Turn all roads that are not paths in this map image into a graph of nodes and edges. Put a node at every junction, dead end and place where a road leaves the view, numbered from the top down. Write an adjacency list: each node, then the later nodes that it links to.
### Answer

◆ ◆ ◆ ◆ ◆ ◆ ◆

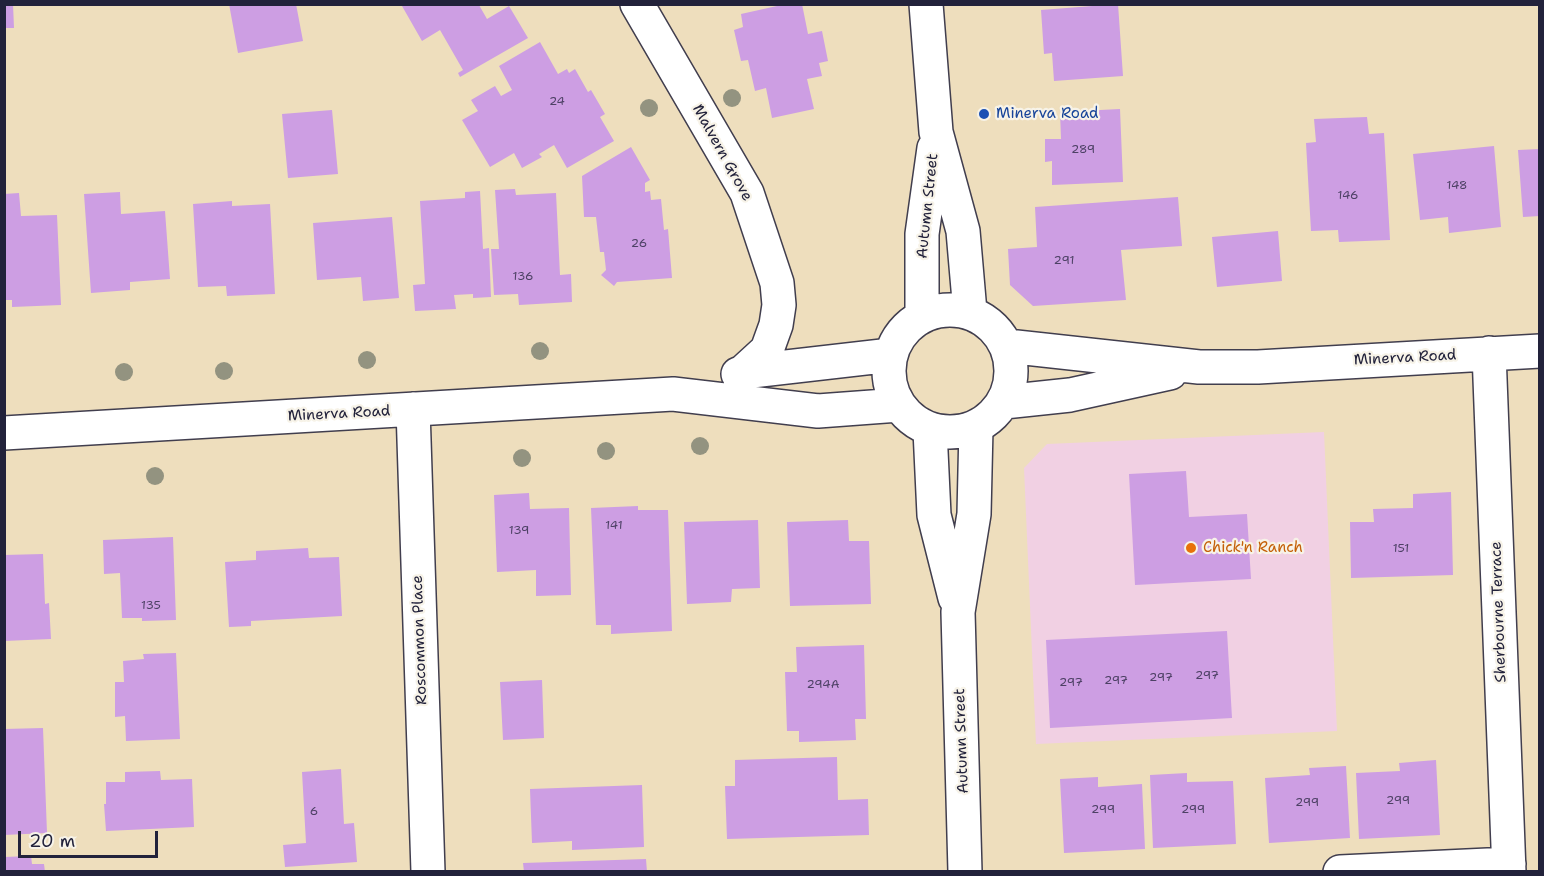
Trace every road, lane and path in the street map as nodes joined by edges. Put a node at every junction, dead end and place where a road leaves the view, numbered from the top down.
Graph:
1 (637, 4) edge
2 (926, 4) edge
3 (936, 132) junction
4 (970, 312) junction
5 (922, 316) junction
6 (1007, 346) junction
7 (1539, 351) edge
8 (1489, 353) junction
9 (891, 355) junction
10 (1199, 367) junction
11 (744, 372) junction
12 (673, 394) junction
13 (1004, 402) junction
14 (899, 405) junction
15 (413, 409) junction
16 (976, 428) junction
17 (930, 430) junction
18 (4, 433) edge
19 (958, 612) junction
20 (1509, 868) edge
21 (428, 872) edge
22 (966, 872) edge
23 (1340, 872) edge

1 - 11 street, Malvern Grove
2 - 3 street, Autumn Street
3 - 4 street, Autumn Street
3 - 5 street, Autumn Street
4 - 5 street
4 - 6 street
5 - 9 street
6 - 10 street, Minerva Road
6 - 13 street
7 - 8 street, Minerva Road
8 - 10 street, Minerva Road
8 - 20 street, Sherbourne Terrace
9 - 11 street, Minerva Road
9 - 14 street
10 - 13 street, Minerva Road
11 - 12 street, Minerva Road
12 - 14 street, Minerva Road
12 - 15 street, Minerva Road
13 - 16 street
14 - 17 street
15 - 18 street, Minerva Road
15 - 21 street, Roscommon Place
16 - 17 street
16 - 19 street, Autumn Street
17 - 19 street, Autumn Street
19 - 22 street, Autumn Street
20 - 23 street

◆ ◆ ◆ ◆ ◆ ◆ ◆

• [What the task requires]
Present each line from the listing that holds the string "node".

• [Response area]
Turn all roads that are not paths in this map image into a graph of nodes and edges. Put a node at every junction, dead end and place where a road leaves the view, numbered from the top down. Write an adjacency list: each node, then the later nodes that it links to.
Trace every road, lane and path in the street map as nodes joined by edges. Put a node at every junction, dead end and place where a road leaves the view, numbered from the top down.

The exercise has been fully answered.